Assigned task:
The listing below should be printed in full and exactly, apart from its images.

Extracted entries:
+++++

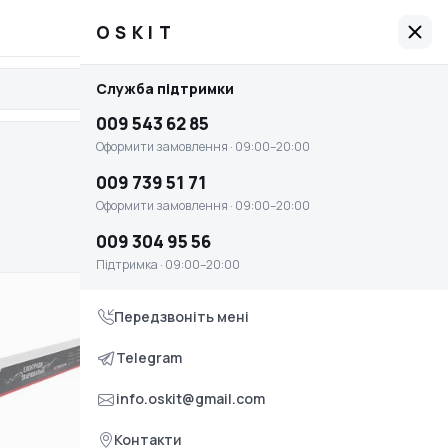
009 543 62 85
Графік роботи: 09:00–20:00
OSKIT
OSKIT
Служба підтримки
Увійти
Головна
009 543 62 85
Оплата і доставка
Оформити замовлення · 09:00–20:00
Умови повернення та обміну
009 739 51 71
Оформити замовлення · 09:00–20:00
Контакти
009 304 95 56
Служба підтримки
Підтримка · 09:00–20:00
009 543 62 85
Передзвоніть мені
Оформити замовлення · 09:00–20:00
009 739 51 71
Telegram
Оформити замовлення · 09:00–20:00
info.oskit@gmail.com
009 304 95 56
Контакти
Підтримка · 09:00–20:00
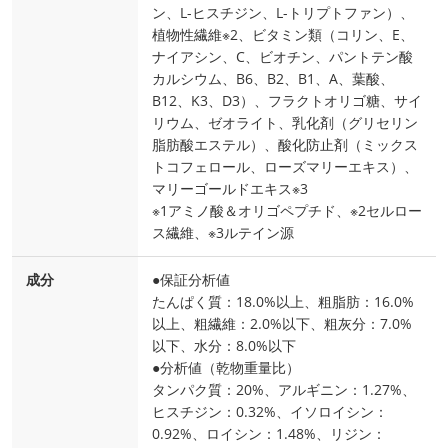
ン、L-ヒスチジン、L-トリプトファン）、
植物性繊維※2、ビタミン類（コリン、E、
ナイアシン、C、ビオチン、パントテン酸
カルシウム、B6、B2、B1、A、葉酸、
B12、K3、D3）、フラクトオリゴ糖、サイ
リウム、ゼオライト、乳化剤（グリセリン
脂肪酸エステル）、酸化防止剤（ミックス
トコフェロール、ローズマリーエキス）、
マリーゴールドエキス※3
※1アミノ酸＆オリゴペプチド、※2セルロー
ス繊維、※3ルテイン源
成分
●保証分析値
たんぱく質：18.0%以上、粗脂肪：16.0%
以上、粗繊維：2.0%以下、粗灰分：7.0%
以下、水分：8.0%以下
●分析値（乾物重量比）
タンパク質：20%、アルギニン：1.27%、
ヒスチジン：0.32%、イソロイシン：
0.92%、ロイシン：1.48%、リジン：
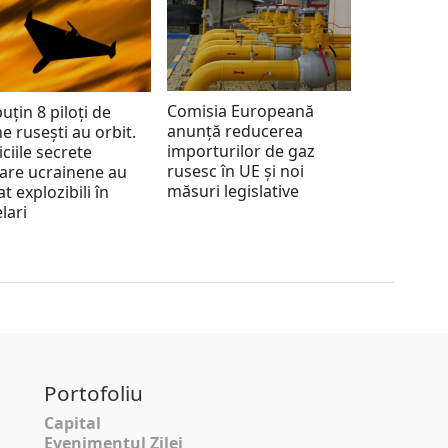
Comisia Europeană
puțin 8 piloți de
anunță reducerea
e rusești au orbit.
importurilor de gaz
iciile secrete
rusesc în UE și noi
tare ucrainene au
măsuri legislative
at explozibili în
lari
Portofoliu
Capital
Evenimentul Zilei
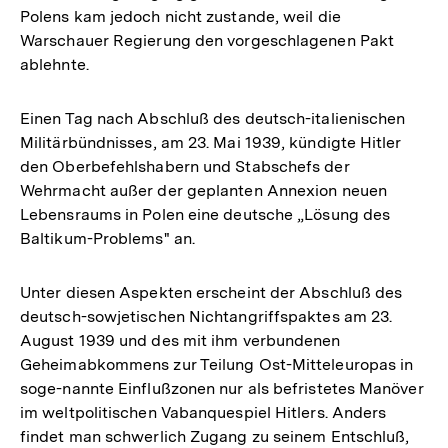
Polens kam jedoch nicht zustande, weil die
der
Warschauer Regierung den vorgeschlagenen Pakt
Fußnote
ablehnte.
Einen Tag nach Abschluß des deutsch-italienischen
Militärbündnisses, am 23. Mai 1939, kündigte Hitler
den Oberbefehlshabern und Stabschefs der
Wehrmacht außer der geplanten Annexion neuen
Lebensraums in Polen eine deutsche „Lösung des
Baltikum-Problems" an.
Unter diesen Aspekten erscheint der Abschluß des
deutsch-sowjetischen Nichtangriffspaktes am 23.
August 1939 und des mit ihm verbundenen
Geheimabkommens zur Teilung Ost-Mitteleuropas in
soge-nannte Einflußzonen nur als befristetes Manöver
im weltpolitischen Vabanquespiel Hitlers. Anders
findet man schwerlich Zugang zu seinem Entschluß,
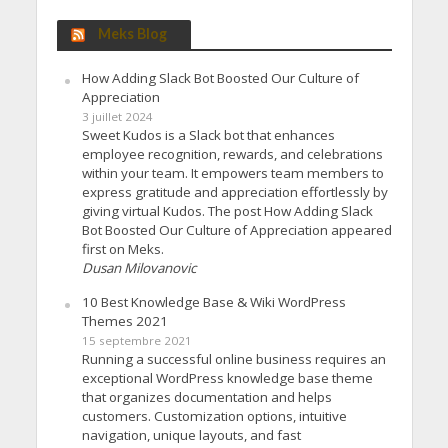
Meks Blog
How Adding Slack Bot Boosted Our Culture of
Appreciation
3 juillet 2024
Sweet Kudos is a Slack bot that enhances
employee recognition, rewards, and celebrations
within your team. It empowers team members to
express gratitude and appreciation effortlessly by
giving virtual Kudos. The post How Adding Slack
Bot Boosted Our Culture of Appreciation appeared
first on Meks.
Dusan Milovanovic
10 Best Knowledge Base & Wiki WordPress
Themes 2021
15 septembre 2021
Running a successful online business requires an
exceptional WordPress knowledge base theme
that organizes documentation and helps
customers. Customization options, intuitive
navigation, unique layouts, and fast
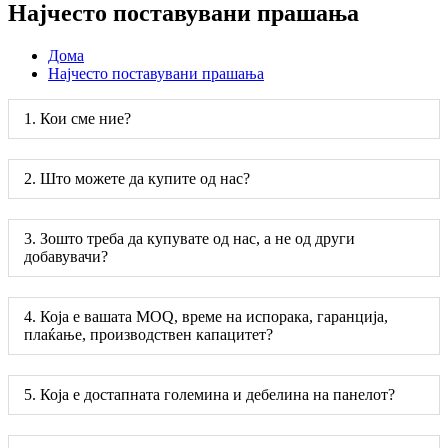
Најчесто поставувани прашања
Дома
Најчесто поставувани прашања
1. Кои сме ние?
2. Што можете да купите од нас?
3. Зошто треба да купувате од нас, а не од други
добавувачи?
4. Која е вашата MOQ, време на испорака, гаранција,
плаќање, производствен капацитет?
5. Која е достапната големина и дебелина на панелот?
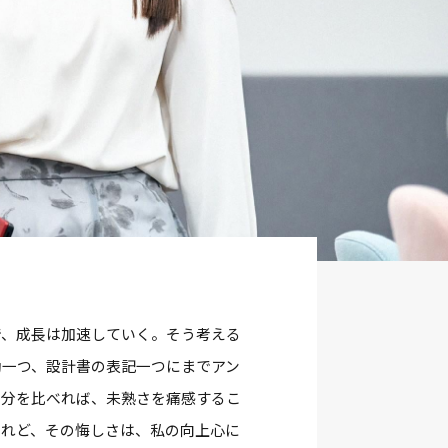
で、成長は加速していく。そう考える
動一つ、設計書の表記一つにまでアン
自分を比べれば、未熟さを痛感するこ
けれど、その悔しさは、私の向上心に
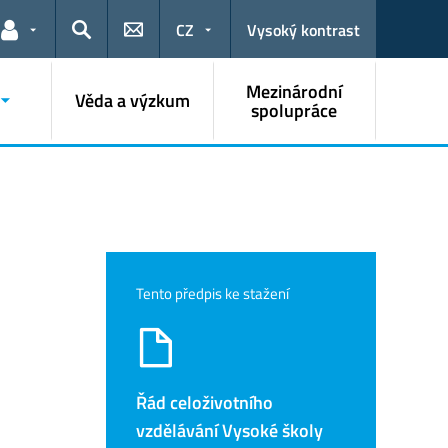
CZ
Vysoký kontrast
Odkazy pro uživatele
Hledat
Mezinárodní
Věda a výzkum
spolupráce
Tento předpis ke stažení
Řád celoživotního
vzdělávání Vysoké školy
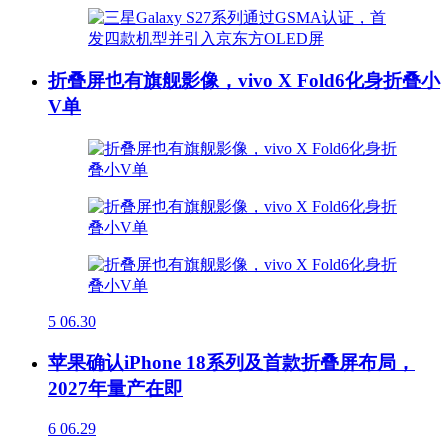
折叠屏也有旗舰影像，vivo X Fold6化身折叠小
V单
5
06.30
苹果确认iPhone 18系列及首款折叠屏布局，
2027年量产在即
6
06.29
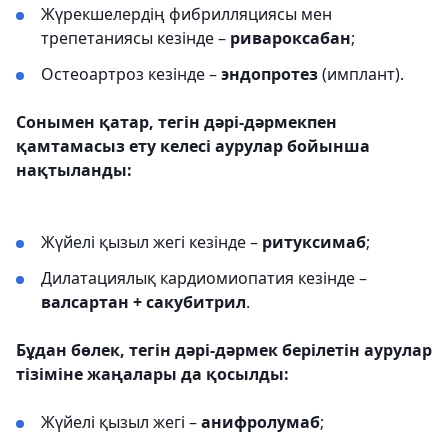
Жүрекшелердің фибрилляциясы мен
трепетаниясы кезінде –
ривароксабан
;
Остеоартроз кезінде –
эндопротез
(имплант).
Сонымен қатар, тегін дәрі-дәрмекпен
қамтамасыз ету келесі аурулар бойынша
нақтыланды:
Жүйелі қызыл жегі кезінде –
ритуксимаб
;
Дилатациялық кардиомиопатия кезінде –
валсартан + сакубитрил
.
Бұдан бөлек, тегін дәрі-дәрмек берілетін аурулар
тізіміне жаңалары да қосылды:
Жүйелі қызыл жегі –
анифролумаб
;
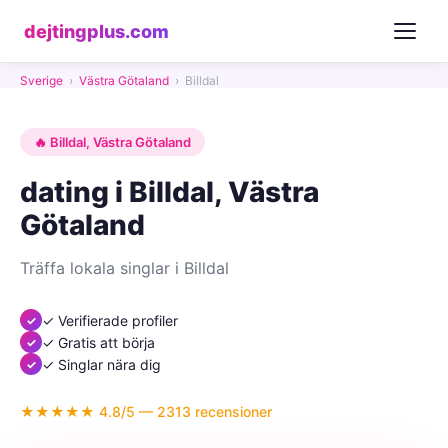
dejtingplus.com
Sverige
›
Västra Götaland
›
Billdal
🔥 Billdal, Västra Götaland
dating i Billdal, Västra
Götaland
Träffa lokala singlar i Billdal
✓ Verifierade profiler
✓ Gratis att börja
✓ Singlar nära dig
★★★★★ 4.8/5 — 2313 recensioner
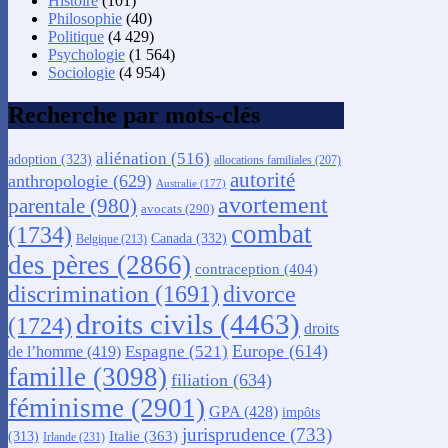
Histoire
(101)
Philosophie
(40)
Politique
(4 429)
Psychologie
(1 564)
Sociologie
(4 954)
Recherche par mots-clés
aliénation
(516)
adoption
(323)
allocations familiales
(207)
autorité
anthropologie
(629)
Australie
(177)
avortement
parentale
(980)
avocats
(290)
combat
(1734)
Canada
(332)
Belgique
(213)
des pères
(2866)
contraception
(404)
discrimination
(1691)
divorce
droits civils
(4463)
(1724)
droits
Europe
(614)
Espagne
(521)
de l’homme
(419)
famille
(3098)
filiation
(634)
féminisme
(2901)
GPA
(428)
impôts
jurisprudence
(733)
Italie
(363)
(313)
Irlande
(231)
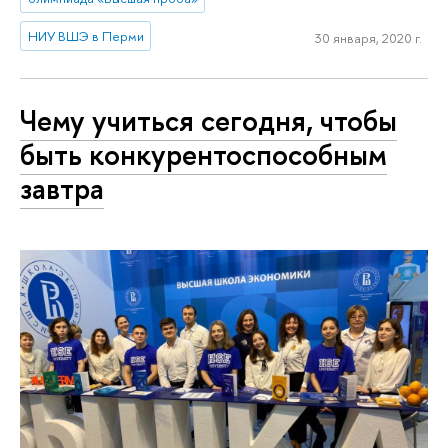
НИУ ВШЭ в Перми
30 января, 2020 г.
Чему учиться сегодня, чтобы
быть конкурентоспособным
завтра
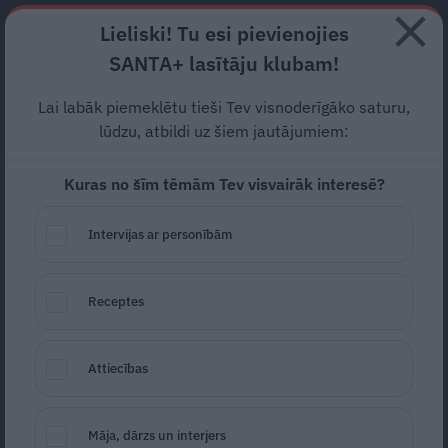
Abonē
Lieliski! Tu esi pievienojies
SANTA+ lasītāju klubam!
HOROSKOPI
TESTI
RECEPTES
NODERĪGI
JAUNĀKAIS
POPU
Lai labāk piemeklētu tieši Tev visnoderīgāko saturu,
lūdzu, atbildi uz šiem jautājumiem:
DONALDS TRAMPS
Kuras no šīm tēmām Tev visvairāk interesē?
VIEDOKLIS
Intervijas ar personībām
Receptes
Attiecības
«Uzvarēt vēl nenozīmē glābt pasauli!»
Māja, dārzs un interjers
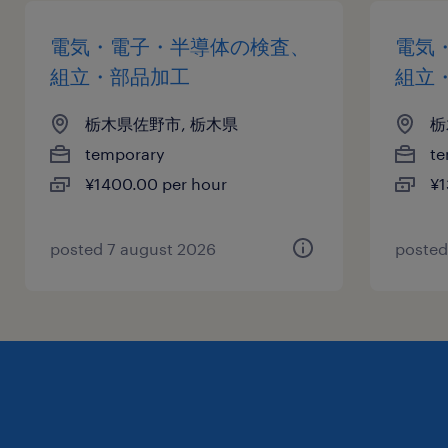
電気・電子・半導体の検査、
電気
組立・部品加工
組立
栃木県佐野市, 栃木県
栃
temporary
te
¥1400.00 per hour
¥1
posted 7 august 2026
posted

+++++

Problem solution:
009 543 62 85
Графік роботи: 09:00–20:00
OSKIT
OSKIT
Служба підтримки
Увійти
Головна
009 543 62 85
Оплата і доставка
Оформити замовлення · 09:00–20:00
Умови повернення та обміну
009 739 51 71
Оформити замовлення · 09:00–20:00
Контакти
009 304 95 56
Служба підтримки
Підтримка · 09:00–20:00
009 543 62 85
Передзвоніть мені
Оформити замовлення · 09:00–20:00
009 739 51 71
Telegram
Оформити замовлення · 09:00–20:00
info.oskit@gmail.com
009 304 95 56
Контакти
Підтримка · 09:00–20:00
ン、L-ヒスチジン、L-トリプトファン）、
植物性繊維※2、ビタミン類（コリン、E、
ナイアシン、C、ビオチン、パントテン酸
カルシウム、B6、B2、B1、A、葉酸、
B12、K3、D3）、フラクトオリゴ糖、サイ
リウム、ゼオライト、乳化剤（グリセリン
脂肪酸エステル）、酸化防止剤（ミックス
トコフェロール、ローズマリーエキス）、
マリーゴールドエキス※3
※1アミノ酸＆オリゴペプチド、※2セルロー
ス繊維、※3ルテイン源
成分
●保証分析値
たんぱく質：18.0%以上、粗脂肪：16.0%
以上、粗繊維：2.0%以下、粗灰分：7.0%
以下、水分：8.0%以下
●分析値（乾物重量比）
タンパク質：20%、アルギニン：1.27%、
ヒスチジン：0.32%、イソロイシン：
0.92%、ロイシン：1.48%、リジン：
Comisia Europeană
puțin 8 piloți de
anunță reducerea
e rusești au orbit.
importurilor de gaz
iciile secrete
rusesc în UE și noi
tare ucrainene au
măsuri legislative
at explozibili în
lari
Portofoliu
Capital
Evenimentul Zilei
Polens kam jedoch nicht zustande, weil die
der
Warschauer Regierung den vorgeschlagenen Pakt
Fußnote
ablehnte.
Einen Tag nach Abschluß des deutsch-italienischen
Militärbündnisses, am 23. Mai 1939, kündigte Hitler
den Oberbefehlshabern und Stabschefs der
Wehrmacht außer der geplanten Annexion neuen
Lebensraums in Polen eine deutsche „Lösung des
Baltikum-Problems" an.
Unter diesen Aspekten erscheint der Abschluß des
deutsch-sowjetischen Nichtangriffspaktes am 23.
August 1939 und des mit ihm verbundenen
Geheimabkommens zur Teilung Ost-Mitteleuropas in
soge-nannte Einflußzonen nur als befristetes Manöver
im weltpolitischen Vabanquespiel Hitlers. Anders
findet man schwerlich Zugang zu seinem Entschluß,
Meks Blog
How Adding Slack Bot Boosted Our Culture of
Appreciation
3 juillet 2024
Sweet Kudos is a Slack bot that enhances
employee recognition, rewards, and celebrations
within your team. It empowers team members to
express gratitude and appreciation effortlessly by
giving virtual Kudos. The post How Adding Slack
Bot Boosted Our Culture of Appreciation appeared
first on Meks.
Dusan Milovanovic
10 Best Knowledge Base & Wiki WordPress
Themes 2021
15 septembre 2021
Running a successful online business requires an
exceptional WordPress knowledge base theme
that organizes documentation and helps
customers. Customization options, intuitive
navigation, unique layouts, and fast
Најчесто поставувани прашања
Дома
Најчесто поставувани прашања
1. Кои сме ние?
2. Што можете да купите од нас?
3. Зошто треба да купувате од нас, а не од други
добавувачи?
4. Која е вашата MOQ, време на испорака, гаранција,
плаќање, производствен капацитет?
5. Која е достапната големина и дебелина на панелот?
で、成長は加速していく。そう考える
動一つ、設計書の表記一つにまでアン
自分を比べれば、未熟さを痛感するこ
けれど、その悔しさは、私の向上心に
CZ
Vysoký kontrast
Odkazy pro uživatele
Hledat
Mezinárodní
Věda a výzkum
spolupráce
Tento předpis ke stažení
Řád celoživotního
vzdělávání Vysoké školy
折叠屏也有旗舰影像，vivo X Fold6化身折叠小
V单
5
06.30
苹果确认iPhone 18系列及首款折叠屏布局，
2027年量产在即
6
06.29
Жүрекшелердің фибрилляциясы мен
трепетаниясы кезінде –
ривароксабан
;
Остеоартроз кезінде –
эндопротез
(имплант).
Сонымен қатар, тегін дәрі-дәрмекпен
қамтамасыз ету келесі аурулар бойынша
нақтыланды:
Жүйелі қызыл жегі кезінде –
ритуксимаб
;
Дилатациялық кардиомиопатия кезінде –
валсартан + сакубитрил
.
Бұдан бөлек, тегін дәрі-дәрмек берілетін аурулар
тізіміне жаңалары да қосылды:
Жүйелі қызыл жегі –
анифролумаб
;
dejtingplus.com
Sverige
›
Västra Götaland
›
Billdal
🔥 Billdal, Västra Götaland
dating i Billdal, Västra
Götaland
Träffa lokala singlar i Billdal
✓ Verifierade profiler
✓ Gratis att börja
✓ Singlar nära dig
★★★★★ 4.8/5 — 2313 recensioner
Histoire
(101)
Philosophie
(40)
Politique
(4 429)
Psychologie
(1 564)
Sociologie
(4 954)
Recherche par mots-clés
aliénation
(516)
adoption
(323)
allocations familiales
(207)
autorité
anthropologie
(629)
Australie
(177)
avortement
parentale
(980)
avocats
(290)
combat
(1734)
Canada
(332)
Belgique
(213)
des pères
(2866)
contraception
(404)
discrimination
(1691)
divorce
droits civils
(4463)
(1724)
droits
Europe
(614)
Espagne
(521)
de l’homme
(419)
famille
(3098)
filiation
(634)
féminisme
(2901)
GPA
(428)
impôts
jurisprudence
(733)
Italie
(363)
(313)
Irlande
(231)
НИУ ВШЭ в Перми
30 января, 2020 г.
Чему учиться сегодня, чтобы
быть конкурентоспособным
завтра
Abonē
Lieliski! Tu esi pievienojies
SANTA+ lasītāju klubam!
HOROSKOPI
TESTI
RECEPTES
NODERĪGI
JAUNĀKAIS
POPU
Lai labāk piemeklētu tieši Tev visnoderīgāko saturu,
lūdzu, atbildi uz šiem jautājumiem:
DONALDS TRAMPS
Kuras no šīm tēmām Tev visvairāk interesē?
VIEDOKLIS
Intervijas ar personībām
Receptes
Attiecības
«Uzvarēt vēl nenozīmē glābt pasauli!»
Māja, dārzs un interjers
電気・電子・半導体の検査、
電気
組立・部品加工
組立
栃木県佐野市, 栃木県
栃
temporary
te
¥1400.00 per hour
¥1
posted 7 august 2026
posted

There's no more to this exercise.